***** Reading passage *****

In the modified examples 3 and 4, in order to emit the signal lights 541 and 641 and the resin-curing lights 542 and 642 from the same emission ends 504 and 604, these waveguide structures require a structure including the first waveguide cores 511 and 611 and the second waveguide cores 521 and 621 as in the present invention, instead of a normal structure consisting of one core and one cladding portion. For that reason, due to the influence of absorption of semiconductor cores of the first waveguide cores 511 and 611 on the resin-curing lights 542 and 642, an excessive loss at the time of coupling the resin-curing lights 542 and 642 increases as compared with a directional coupler having a normal waveguide structure consisting of one core and one cladding portion. However, as described above, since some loss of the resin-curing lights 542 and 642 is allowed, there is no influence on the formation of SWW.

Modified Example 5

A modified example of the example (modified example 3) of using the mode coupling performed by the parallel waveguide serving as the optical coupling portion in the optical connection element according to the second embodiment will be described.

In the case of an optical coupling portion using mode coupling performed by adjacent parallel waveguides, as shown in the structure of FIG. 14, the coupling efficiency from a light introduction waveguide 761 to a waveguide including a first waveguide core 711 and a second waveguide core 721 is maximized when propagation constants between modes of each waveguide are equal, and thus structures of each waveguide may be the same so that the propagation constants are the same. That is, unlike FIG. 12, the light introduction waveguide 761 may have a structure having a waveguide core 7611 corresponding to the first waveguide core 711, as shown in FIG. 14.

***** Extracted records *****

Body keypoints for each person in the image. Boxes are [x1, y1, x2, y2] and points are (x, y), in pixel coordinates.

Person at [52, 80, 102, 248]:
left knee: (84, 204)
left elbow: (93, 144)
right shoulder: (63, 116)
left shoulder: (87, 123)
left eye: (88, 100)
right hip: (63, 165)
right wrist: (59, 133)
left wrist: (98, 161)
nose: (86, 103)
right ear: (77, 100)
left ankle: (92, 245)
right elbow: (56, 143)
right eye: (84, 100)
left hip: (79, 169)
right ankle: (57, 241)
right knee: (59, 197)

*****

• **Assignment**
According to the waveguide passage, under what condition is the coupling efficiency from the light introduction waveguide 761 maximized? The lines have nothing to do with the waveguide passage.

• **Answer space**
It is maximized when the propagation constants between the modes of each waveguide are equal.